▶ **Required work**
Without including any images, repeat the data exactly.

▶ **Given data**

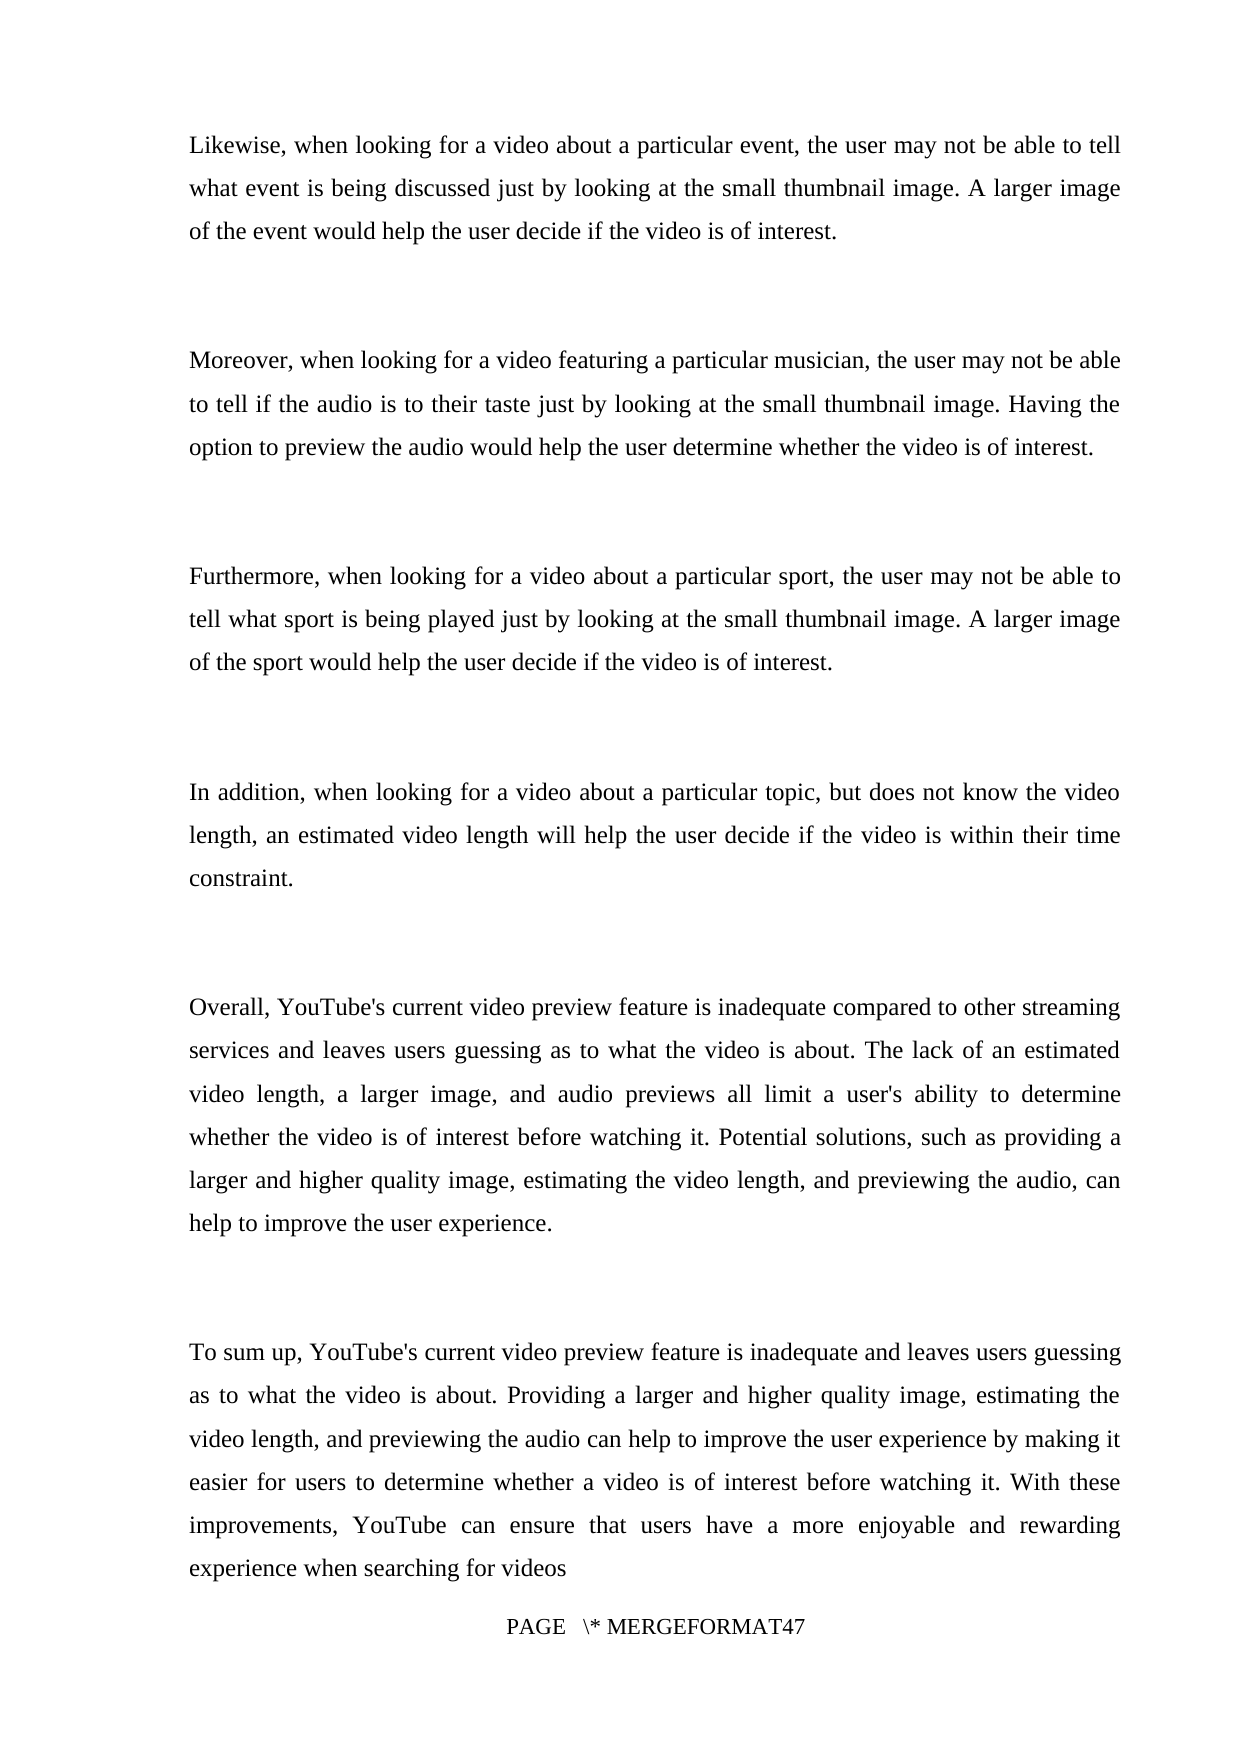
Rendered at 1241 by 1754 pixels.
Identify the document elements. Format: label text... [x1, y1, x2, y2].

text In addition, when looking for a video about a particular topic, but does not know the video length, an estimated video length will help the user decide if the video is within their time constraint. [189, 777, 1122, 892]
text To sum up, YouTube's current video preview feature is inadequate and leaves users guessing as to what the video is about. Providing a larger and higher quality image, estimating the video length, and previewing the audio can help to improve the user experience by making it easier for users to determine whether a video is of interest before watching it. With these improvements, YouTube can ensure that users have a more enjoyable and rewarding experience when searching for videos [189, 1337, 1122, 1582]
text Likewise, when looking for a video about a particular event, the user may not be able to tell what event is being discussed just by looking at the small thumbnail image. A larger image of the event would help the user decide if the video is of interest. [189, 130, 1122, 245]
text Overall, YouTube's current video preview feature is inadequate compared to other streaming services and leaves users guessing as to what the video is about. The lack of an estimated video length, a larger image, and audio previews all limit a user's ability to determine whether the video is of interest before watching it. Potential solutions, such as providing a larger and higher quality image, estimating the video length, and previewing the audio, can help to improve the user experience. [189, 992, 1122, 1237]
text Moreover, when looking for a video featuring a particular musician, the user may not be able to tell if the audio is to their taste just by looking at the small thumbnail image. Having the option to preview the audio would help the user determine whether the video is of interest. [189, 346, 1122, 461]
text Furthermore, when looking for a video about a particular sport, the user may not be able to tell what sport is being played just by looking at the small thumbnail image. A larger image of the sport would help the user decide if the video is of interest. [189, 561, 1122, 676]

▶ **Answer section**
Rendered at 1241 by 1754 pixels.
Identify the document elements. Format: label text... [x1, y1, x2, y2].

text In addition, when looking for a video about a particular topic, but does not know the video length, an estimated video length will help the user decide if the video is within their time constraint. [189, 777, 1122, 892]
text To sum up, YouTube's current video preview feature is inadequate and leaves users guessing as to what the video is about. Providing a larger and higher quality image, estimating the video length, and previewing the audio can help to improve the user experience by making it easier for users to determine whether a video is of interest before watching it. With these improvements, YouTube can ensure that users have a more enjoyable and rewarding experience when searching for videos [189, 1337, 1122, 1582]
text Likewise, when looking for a video about a particular event, the user may not be able to tell what event is being discussed just by looking at the small thumbnail image. A larger image of the event would help the user decide if the video is of interest. [189, 130, 1122, 245]
text Overall, YouTube's current video preview feature is inadequate compared to other streaming services and leaves users guessing as to what the video is about. The lack of an estimated video length, a larger image, and audio previews all limit a user's ability to determine whether the video is of interest before watching it. Potential solutions, such as providing a larger and higher quality image, estimating the video length, and previewing the audio, can help to improve the user experience. [189, 992, 1122, 1237]
text Moreover, when looking for a video featuring a particular musician, the user may not be able to tell if the audio is to their taste just by looking at the small thumbnail image. Having the option to preview the audio would help the user determine whether the video is of interest. [189, 346, 1122, 461]
text Furthermore, when looking for a video about a particular sport, the user may not be able to tell what sport is being played just by looking at the small thumbnail image. A larger image of the sport would help the user decide if the video is of interest. [189, 561, 1122, 676]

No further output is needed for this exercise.